One suggestion provided by the Sefer Hachinuch, the medieval guide to the commandments, is that we should study the aggadah, the non-legal Jewish teachings such as parts of the Midrash and the Talmud: for by doing so, we will gain a greater recognition of God.
But this guidance highlights one of the greatest corruptions of Jewish education. Within the vast corpus of biblical and rabbinic literature, we find teachings that can be categorised into halachah and aggadah. Halachah deals with the law, whereas aggadah with the meaning of the law. As Abraham Joshua Heschel wrote, "Halachah without aggadah is dead, aggadah without halachah is wild."
Yet in almost every yeshivah and kollel, you will not find a trace of aggadah. These sections are often skipped over or at best rushed through, given that they do not provide guidelines about how the law should be followed.

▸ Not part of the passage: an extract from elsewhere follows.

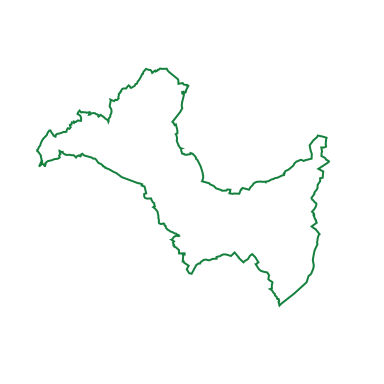 outline of Feliceni, Harghita, Romania, rotated 347°
{"feature_id": "2599482B81042464195170", "entity_name": "Feliceni", "entity_type": "district", "adm_level": 2, "iso_a3": "ROU", "parent_name": "Romania", "parent_adm1": "Harghita", "projection": "mercator", "projection_center": [25.253, 46.284], "detail": "fine", "context": "isolated", "style": "outline", "palette": "green", "viewbox_px": 384, "rotation_deg": 347, "n_neighbors": 0, "source": "geoboundaries", "source_scale": "gbopen_adm2", "svg_char_len": 5964}
<svg xmlns="http://www.w3.org/2000/svg" viewBox="0 0 384 384"><g transform="rotate(347 192 192)"><path d="M251.7,322.3L253.9,320.9L268.6,314.0L283.3,305.8L286.8,299.9L288.4,299.4L290.0,298.1L292.8,294.1L294.1,291.3L294.5,285.1L297.7,277.7L298.8,275.8L302.5,271.2L302.4,269.6L304.5,264.4L306.0,262.2L306.8,261.8L303.9,255.7L303.2,255.4L300.8,252.5L306.6,250.0L306.3,248.4L306.5,247.2L306.0,246.8L305.2,242.1L305.8,242.2L306.0,240.5L304.5,238.2L307.2,236.3L309.3,234.1L310.4,232.1L310.5,230.9L309.1,229.3L308.2,227.2L307.5,226.7L307.0,225.1L307.1,224.6L310.9,221.4L310.8,220.8L311.3,219.9L314.6,217.3L315.3,216.0L316.0,213.3L319.1,210.5L319.5,209.6L319.9,207.4L322.5,207.5L324.5,201.5L320.3,197.9L330.7,194.1L332.3,193.2L332.0,192.4L329.8,190.5L329.7,189.5L329.1,188.5L326.2,186.0L327.2,182.8L327.8,181.8L328.0,177.7L330.1,178.3L332.3,178.2L333.0,177.6L333.0,175.6L334.4,171.2L335.3,169.4L331.8,167.4L327.3,165.3L326.0,166.8L322.1,168.8L317.1,173.0L316.9,178.2L317.3,181.9L316.0,186.4L309.3,186.5L307.9,186.9L305.9,185.4L304.5,185.1L302.4,185.7L300.6,185.8L297.6,187.7L296.9,189.0L291.1,191.9L287.8,192.6L285.7,194.6L286.2,195.0L285.5,196.2L283.5,196.2L278.4,197.3L276.1,197.1L274.6,197.6L272.1,197.7L269.1,198.6L266.0,198.5L265.9,199.0L265.0,198.3L263.0,198.0L261.2,197.2L257.4,196.7L255.3,197.0L253.5,197.9L252.9,198.8L249.9,200.6L248.1,202.6L242.1,199.4L240.5,200.9L240.1,200.7L237.7,204.3L232.3,202.9L231.0,202.9L228.4,201.8L228.6,201.5L228.3,201.3L229.2,200.2L229.9,198.4L226.9,197.5L225.8,198.3L221.5,197.5L220.8,196.6L216.2,193.8L214.6,191.0L211.3,188.6L210.8,187.4L204.2,183.8L205.9,181.2L206.6,178.6L206.4,177.5L206.7,175.9L206.2,169.0L204.5,162.0L203.4,160.6L203.6,159.3L202.7,157.3L201.1,154.8L199.3,153.7L198.9,154.7L194.2,154.4L192.5,153.3L192.6,153.0L190.9,152.2L191.0,150.6L190.7,149.4L191.2,147.1L191.4,147.1L190.4,146.5L189.2,143.2L189.4,142.8L188.7,139.6L188.7,138.5L189.4,136.8L189.6,135.4L189.5,132.6L189.2,132.0L191.0,131.4L191.5,129.2L191.6,127.2L191.5,122.5L190.1,122.9L189.7,121.0L188.7,119.3L198.6,111.3L201.4,108.1L201.4,105.4L202.5,102.5L206.0,95.5L205.5,94.1L204.8,94.0L204.6,93.3L205.1,92.8L205.0,92.4L206.1,92.3L206.4,93.0L205.8,93.4L206.0,94.1L208.1,93.5L208.8,92.6L208.5,92.2L212.2,87.9L211.1,87.3L211.4,86.7L208.4,85.6L207.9,85.2L207.5,83.8L203.1,83.5L203.8,80.3L203.7,79.0L196.4,69.6L195.5,67.9L195.1,66.2L190.4,65.3L188.7,64.5L187.3,65.3L186.1,65.2L185.8,65.9L183.8,66.4L183.5,65.4L183.2,65.4L180.0,67.0L179.6,64.9L179.0,63.8L177.2,63.2L174.8,61.7L171.4,64.3L170.8,65.8L170.1,65.8L166.9,69.7L164.7,71.7L164.0,72.0L163.0,73.8L162.0,74.2L161.3,74.1L160.0,75.7L156.1,76.9L155.5,76.5L155.0,74.6L154.4,73.9L152.9,74.7L151.2,76.3L148.3,75.7L146.9,76.1L145.5,77.6L145.5,78.1L144.7,78.3L144.3,79.2L142.8,79.8L142.4,81.5L141.6,82.8L141.6,84.3L139.5,85.6L138.3,84.9L136.5,85.9L133.3,83.6L133.3,84.8L131.0,90.1L132.0,93.3L131.7,95.5L131.0,97.2L129.8,98.5L129.3,100.2L127.5,101.7L126.7,103.3L126.8,104.1L126.3,104.8L126.2,103.1L124.2,101.2L122.6,98.6L122.3,98.6L120.4,96.3L118.0,97.6L117.7,97.2L118.1,96.0L117.1,95.0L116.3,94.8L115.3,93.5L114.1,93.0L111.4,92.7L110.2,93.6L109.0,93.5L110.3,91.6L110.3,91.2L107.3,91.1L106.6,90.6L102.8,89.4L102.1,89.6L101.4,88.8L100.8,87.4L99.1,88.7L98.0,90.2L99.8,91.9L100.4,92.9L100.6,95.2L99.8,97.7L96.8,96.6L94.4,97.7L92.8,96.8L92.5,98.1L90.7,97.1L89.7,98.6L89.7,99.2L88.1,99.2L88.1,100.5L88.4,101.6L86.8,102.9L85.5,101.9L85.2,102.0L84.0,103.4L83.2,105.0L82.2,105.1L80.7,104.6L76.2,105.2L73.6,105.0L71.9,105.9L71.8,106.9L71.5,107.3L71.1,106.8L70.5,106.8L69.7,105.8L69.4,104.2L68.6,102.8L67.9,100.2L66.8,100.0L64.7,101.8L63.2,104.0L59.2,106.5L57.6,108.0L55.6,110.6L54.4,112.7L53.1,113.6L51.4,116.0L50.5,116.3L50.4,117.4L51.3,118.3L53.0,122.6L52.6,123.8L52.8,125.4L52.4,128.0L48.7,132.8L51.0,131.6L52.5,130.0L52.4,130.5L53.3,131.5L54.2,133.4L54.6,133.5L54.7,132.1L55.5,132.2L55.7,131.7L55.4,131.5L56.0,130.6L58.4,129.5L62.8,129.5L65.3,129.0L68.5,129.4L70.3,128.9L70.9,128.6L70.7,126.7L71.5,126.0L71.7,125.2L72.4,125.2L72.5,124.2L72.3,123.1L72.0,122.9L72.2,122.1L73.8,123.7L75.0,123.8L74.9,124.7L75.5,125.6L76.9,127.0L78.7,127.9L81.1,128.1L82.4,128.9L85.0,129.5L86.8,132.3L87.6,131.5L89.5,130.9L90.5,131.0L90.6,131.8L91.4,132.2L92.6,130.5L92.9,130.8L93.8,130.2L95.2,132.2L102.1,135.9L103.1,137.2L104.7,137.5L105.3,138.1L106.0,139.2L107.3,142.6L109.7,144.3L111.3,146.5L111.1,146.8L111.3,147.1L112.9,148.3L112.8,148.8L116.3,151.2L120.3,154.9L122.4,156.4L126.9,161.7L141.6,171.4L142.6,171.6L145.2,173.3L144.4,174.4L147.0,176.0L147.1,183.0L145.0,183.1L144.5,185.1L144.7,186.8L145.1,187.4L146.7,188.3L150.7,189.1L150.8,190.8L151.6,193.2L152.7,194.5L152.4,196.2L152.6,197.5L150.8,198.1L152.2,199.7L153.9,203.1L153.9,208.0L153.3,209.8L153.5,210.7L153.4,212.5L152.9,213.6L152.9,215.1L154.7,216.3L157.3,216.2L157.9,217.2L157.6,217.7L158.4,219.3L158.7,219.4L158.5,220.9L159.9,223.4L160.9,224.1L162.0,225.6L163.8,226.6L166.0,228.6L167.0,228.9L168.4,230.6L169.3,231.0L169.6,231.8L168.5,231.9L167.9,231.4L166.2,231.1L163.9,231.9L161.9,233.9L161.3,233.9L163.4,236.1L162.0,237.0L162.3,238.7L162.0,239.5L162.4,239.5L162.8,238.9L162.4,241.3L163.9,242.3L166.2,245.6L165.6,249.0L170.9,250.0L170.8,251.3L168.9,251.1L169.1,252.2L167.3,257.6L168.3,257.7L168.4,259.1L172.2,263.1L169.5,266.1L170.9,270.4L173.2,271.6L179.7,264.2L182.0,263.2L183.8,263.5L184.6,262.3L188.2,260.8L190.4,261.0L193.4,262.5L197.0,261.8L201.0,262.5L201.1,261.3L201.3,260.8L205.1,260.8L206.7,260.1L209.0,259.9L211.0,260.5L215.6,263.1L219.9,260.5L222.9,266.4L222.7,266.6L226.3,272.1L228.2,271.0L231.5,269.9L234.2,267.1L236.7,266.1L239.0,269.8L240.9,275.6L239.4,276.0L238.8,276.7L237.8,276.7L239.8,282.2L241.1,284.1L243.8,285.8L247.2,287.3L248.4,290.5L247.9,291.3L246.8,294.2L248.0,295.9L249.6,297.3L250.1,298.3L248.9,300.5L248.2,303.8L246.2,304.1L247.6,305.4L248.8,308.6L249.8,309.9L249.6,310.5L249.6,311.4L251.0,313.5L250.9,315.1L251.3,315.6L252.3,315.7L252.4,317.9L252.3,318.3L251.6,318.6L251.7,322.3Z" fill="none" stroke="#15803d" stroke-width="2"/></g></svg>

However, such an attitude does great damage. In fact, it has been suggested that were our rabbis and dayanim to concern themselves with the meaning of the law (aggadah) as much as its application (halachah), more creative solutions to contemporary problems might be reached.
Through the command to cleave to God, the Torah emphasises that we have a duty to nurture our understanding of God. We should be concerned with fulfilling both the spirit of the law as well as the letter of the law.
Throughout history, we have had to contend with censors who sought to corrupt our sacred texts. Through ignoring the aggadah, we not only corrupt our own texts; we corrupt our understanding of God. It is Torah in its totality that enables us to cleave to God.